Investors’ confidence in Guyana remain strong – IMF

Guyana recorded another year of robust growth in 2011 supported by favourable external conditions, rising foreign direct investment and low inflation, the International Monetary Fund (IMF) has reported.
The IMF in its latest assessment of Guyana, noted that following the general elections in November 2011, the political situation, though largely stable, became more complicated, but investor interest has remained strong and confidence generally positive.
In 2011, output expanded by 5.4 per cent, buoyed by increased activity in the gold, agriculture and services sectors. Twelve-month inflation was at 3.3 per cent in 2011, reflecting pressures from higher food prices later in the year.
The current account deficit weakened somewhat (from 9.9 per cent of GDP in 2010 to 13.6 per cent in 2011) due to a surge in oil and capital goods imports as a result of higher international oil prices and stronger investment.
The IDB says that foreign  direct investments financed most of the current account deficit with gross reserves remaining comfortable in 2011 (though falling from 5.3 months of imports at the end of 2010 to 4.3 months of imports at the end of 2011). Public debt remained stable at 65 per cent of Gross Domestic Product (GDP).

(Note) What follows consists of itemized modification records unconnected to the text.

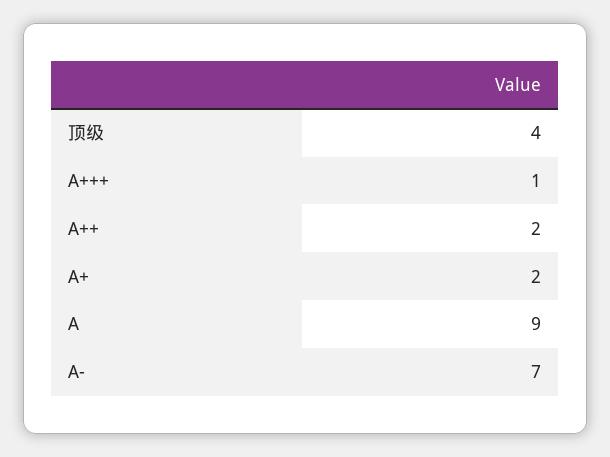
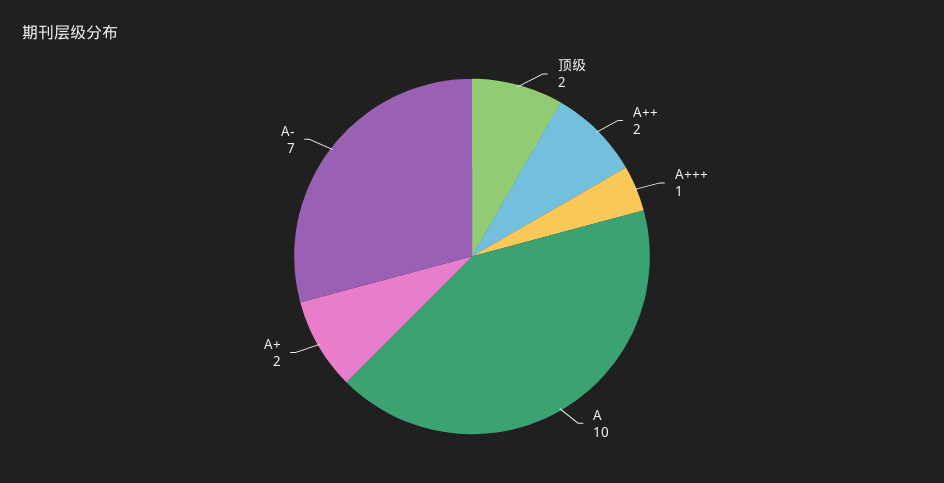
  {
-   "顶级": 4,
+   "顶级": 2,
    "A+++": 1,
    "A++": 2,
    "A+": 2,
-   "A": 9,
+   "A": 10,
    "A-": 7
  }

In fiscal year 2011, the overall fiscal deficit widened to 4.4 per cent of GDP from 3.6 per cent of GDP in 2010, falling short of the target of 3.5 per cent of GDP. This slippage was due to the combined effect of an eight per cent wage increase to public sector workers in November 2011; lower excise fuel tax revenues used to cushion the impact of higher international oil prices; losses in public enterprises; and the increase in the tax threshold for personal income taxes.
IMF executive directors commended the authorities’ policies that have supported macroeconomic resilience and sustained growth.
Nonetheless, directors noted that policy challenges remain for the near and the medium term, and encouraged the authorities to persevere with fiscal consolidation and structural reforms to strengthen debt sustainability and make growth more inclusive.